À travers son projet, il veut aussi offrir une parcelle de l’histoire du quartier à ceux qui s’y installent sans savoir ce qui s’y trouvait avant.

Selon lui, Montréal est en train de perdre son identité architecturale.
«Il y a beaucoup d’endroits où les vieux bâtiments ont été démolis et ont été remplacés par des nouveaux condos, dont 95% sont un peu drabes.
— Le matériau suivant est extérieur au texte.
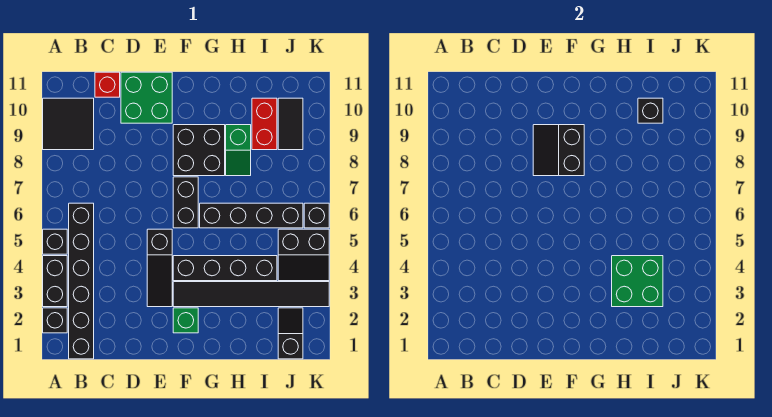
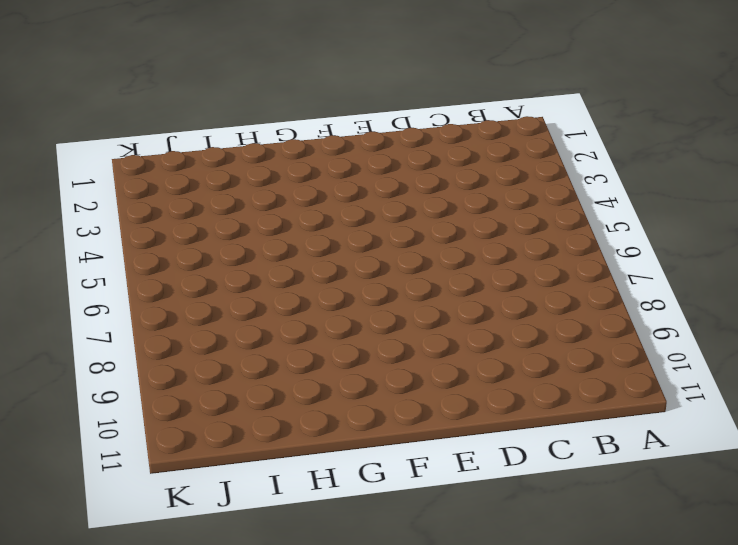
none -> black 1x1 brick [43,308,67,333]
none -> black 1x2 brick [43,256,67,307]
none -> black 1x1 brick [43,229,67,254]

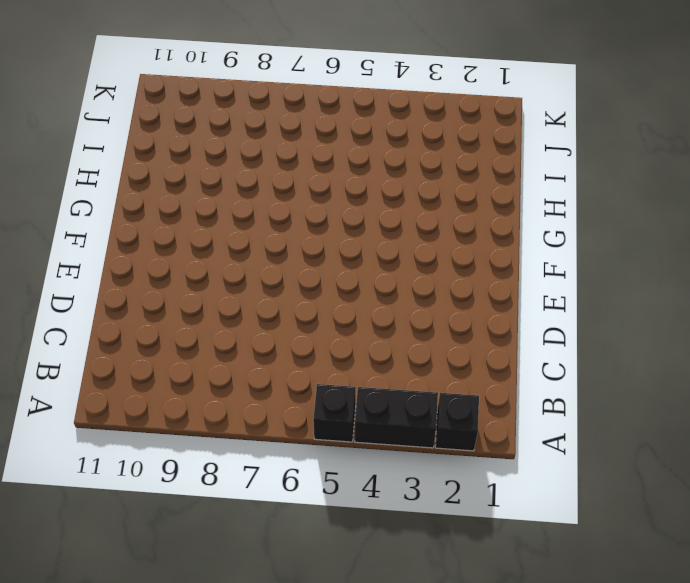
none -> black 2x2 tile [43,98,94,150]
none -> black 1x6 brick [69,203,94,359]
none -> red 1x1 brick [95,72,120,97]

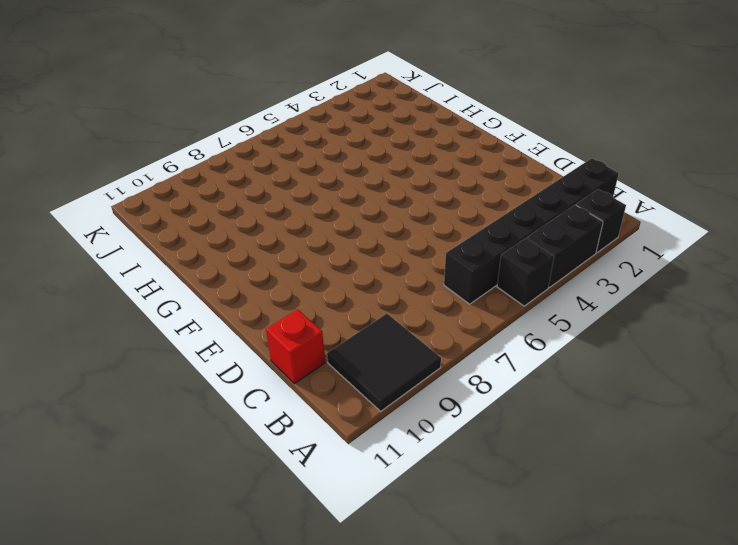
none -> green 2x2 brick [121,72,172,123]
none -> black 1x3 slope [147,229,172,307]
none -> green 1x1 brick [173,308,198,333]

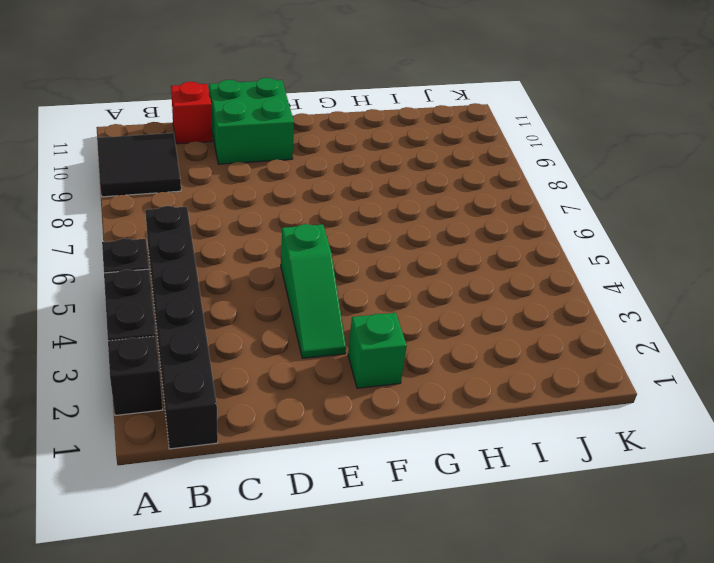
green 1x3 slope [281,224,346,358] -> black 1x3 slope [147,229,172,307]
none -> black 1x6 tile [173,282,329,307]
none -> black 1x4 brick [173,256,277,281]
none -> black 1x2 brick [173,177,198,228]

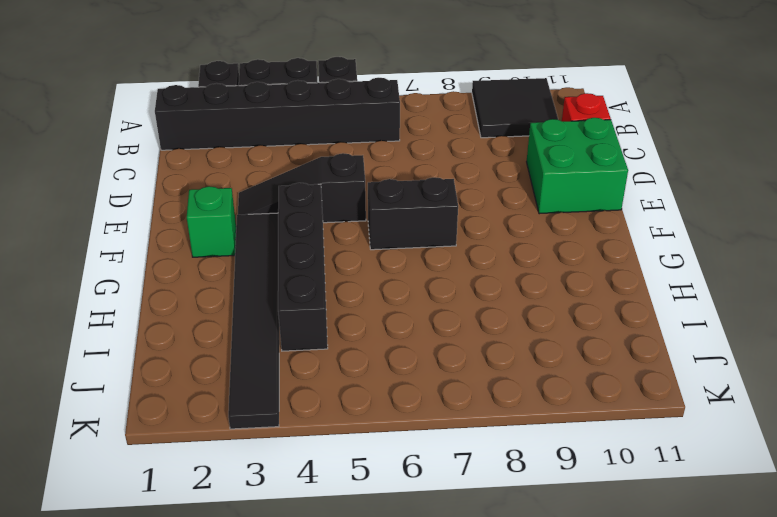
none -> black 2x2 brick [173,125,225,176]
none -> black 1x4 brick [200,203,303,228]
none -> green 1x2 slope [226,125,251,176]

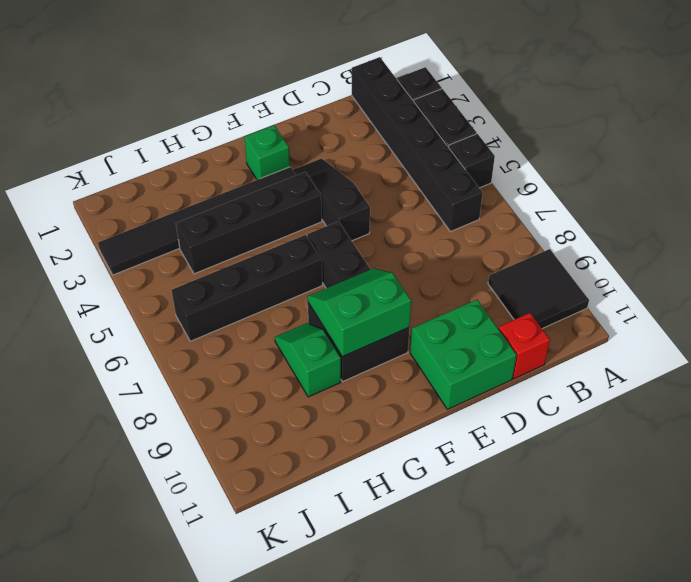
green 2x2 slope [307,268,411,357] -> black 2x2 slope [533,125,584,176]
none -> red 1x2 brick [252,98,277,150]
none -> black 1x2 slope [278,308,303,359]
none -> black 2x2 slope [278,229,329,281]

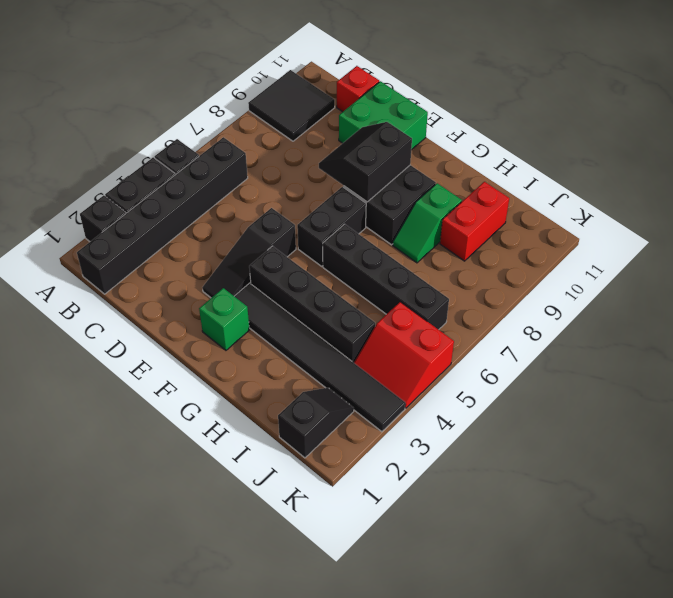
red 2x2 slope [354,302,454,408] -> black 2x2 slope [278,229,329,281]
none -> black 1x2 tile [278,98,303,150]
none -> black 1x1 brick [304,203,329,228]
none -> green 2x2 brick [612,256,663,307]

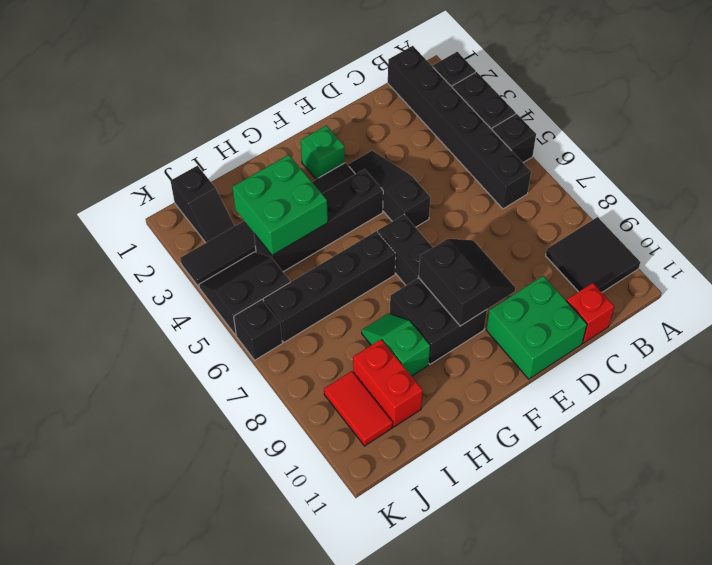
red 1x2 tile [324,371,393,446] -> black 1x2 tile [278,98,303,150]
none -> black 1x1 brick [638,98,663,123]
C’est très carré et beige ou gris», regrette JS Davidson.
Des constructions génériques
Taika Baillargeon, directrice adjointe des politiques à Héritage Montréal, craint aussi «l’apparition d’une architecture très internationale, qui n’est pas nécessairement montréalaise».
En gros, «des condos un peu génériques qui sont partout pareils, des espèces de champignons qui poussent un peu partout, mais qui n’ont pas une identité spécifique ou qui ne se rattachent pas à l’identité des quartiers».
À ses yeux, Montréal demeure néanmoins «très éclectique» en constante évolution.
«Ce n’est pas une ville qui est monochrome, où tout est sensiblement pareil et de la même époque. Il y a du moderne, il y a de l’ancien, il y a des maisons de faubourgs, il y a des duplexes», nuance-t-elle.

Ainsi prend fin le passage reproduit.